• **O QUE FAZER**
**1.** Troque "privatizações" por "concessões" no trecho sobre a dívida pública e copie a parte que começa nas palavras "Os mecanismos de" e vai até "PIB em 2024.".
**2.** Segundo o trecho sobre a dívida pública, quanto a carga tributária representava do PIB em 1996 e em 2024?

Os mecanismos de remuneração da dívida pública brasileira se mantêm há mais de 30 anos. Quatro deles assumem condição estrutural e recorrente na economia política nacional desde 1994, atravessando todos os governos até a atualidade:
- Transferência de propriedade pública para o capital privado nacional e estrangeiro, através de privatizações;
- Rolagem da dívida pública, emitindo dívida nova para remunerar os papeis antigos prestes a vencer;
- Assalto ao fundo público mediante a retirada dos direitos sociais que podem representar salário indireto do trabalhador e;
- Grande elevação da carga tributária, que saltou de 25,7% do PIB em 1996 para 32,4% do PIB em 2024.
É por isso que a questão tributária assume centralidade para a burguesia brasileira na atualidade. A reforma tributária ocorrida recentemente no Brasil aprofundou a desigualdade tributária. Em nenhum momento o debate público discutiu a natureza da tributação brasileira, ou seja, se a matriz de arrecadação tributária do Estado deveria incidir mais sobre a propriedade, a renda ou o consumo. No caso da propriedade, os tributos são praticamente inexistentes aos grandes capitalistas, uma vez que a grande parte da tributação sobre imóveis e veículos são financiados pela classe trabalhadora. No caso da renda, as rendas do capital, assim como os juros e os aluguéis praticamente não recolhem tributos, enquanto as rendas do trabalho (salários e ordenados) são pesadamente taxadas.
A agenda burguesa concentrou a discussão sobre o IVA, fazendo com que a reforma tributária no Brasil se dedicasse quase que exclusivamente a debater a tributação sobre o consumo. Em geral, o novo regime fiscal brasileiro se molda sobre os meios de subsistência dos trabalhadores para sustentar a proteção da propriedade privada capitalista sob a forma de dívida pública. Fica evidente, desta maneira, que a pesada carga tributária com a qual lidamos os assalariados brasileiros não decorre da irresponsabilidade fiscal de um governo gastador, muito menos de um Estado inchado que não arrecada o suficiente para fazer frente aos seus compromissos sociais, mas sim de um perverso mecanismo de transferência de valor do fundo de salários para o fundo de acumulação capitalista através da dívida pública. Nas palavras de Marx: “a tributação excessiva não é um incidente; é um princípio.”
Tratando da situação contemporânea, não bastasse o ataque sofrido pela Reforma Tributária, um escândalo ainda maior marcou o primeiro semestre de 2024 no Brasil. A Câmara dos Deputados aprovou, no dia 4 de junho de 2024, o Projeto de Lei Complementar 459/2017, que trata da chamada “Securitização de créditos públicos”. Através desta legislação, parte das receitas estatais (da União, estados, municípios e DF) não chegará aos cofres públicos, pois será desviada durante o seu percurso pela rede bancária, para a remuneração dos credores do Estado.

• **REGISTROS**

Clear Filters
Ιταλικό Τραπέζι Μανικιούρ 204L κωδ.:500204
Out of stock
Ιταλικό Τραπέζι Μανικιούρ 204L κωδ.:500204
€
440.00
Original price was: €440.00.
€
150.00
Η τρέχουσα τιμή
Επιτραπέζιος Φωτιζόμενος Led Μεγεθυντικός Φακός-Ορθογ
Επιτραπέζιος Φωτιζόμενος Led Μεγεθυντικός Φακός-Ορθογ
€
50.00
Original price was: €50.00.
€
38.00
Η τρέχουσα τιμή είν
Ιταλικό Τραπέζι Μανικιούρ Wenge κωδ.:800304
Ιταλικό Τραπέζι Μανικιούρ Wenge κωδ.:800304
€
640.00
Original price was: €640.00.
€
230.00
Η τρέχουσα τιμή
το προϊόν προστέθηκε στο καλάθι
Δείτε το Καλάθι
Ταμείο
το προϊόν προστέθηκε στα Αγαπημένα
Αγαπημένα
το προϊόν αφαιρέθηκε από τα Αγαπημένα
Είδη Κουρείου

• **RESPOSTAS EM ORDEM**
**1.**
Os mecanismos de remuneração da dívida pública brasileira se mantêm há mais de 30 anos. Quatro deles assumem condição estrutural e recorrente na economia política nacional desde 1994, atravessando todos os governos até a atualidade:
- Transferência de propriedade pública para o capital privado nacional e estrangeiro, através de concessões;
- Rolagem da dívida pública, emitindo dívida nova para remunerar os papeis antigos prestes a vencer;
- Assalto ao fundo público mediante a retirada dos direitos sociais que podem representar salário indireto do trabalhador e;
- Grande elevação da carga tributária, que saltou de 25,7% do PIB em 1996 para 32,4% do PIB em 2024.

**2.** Era 25,7% do PIB em 1996 e passou para 32,4% do PIB em 2024.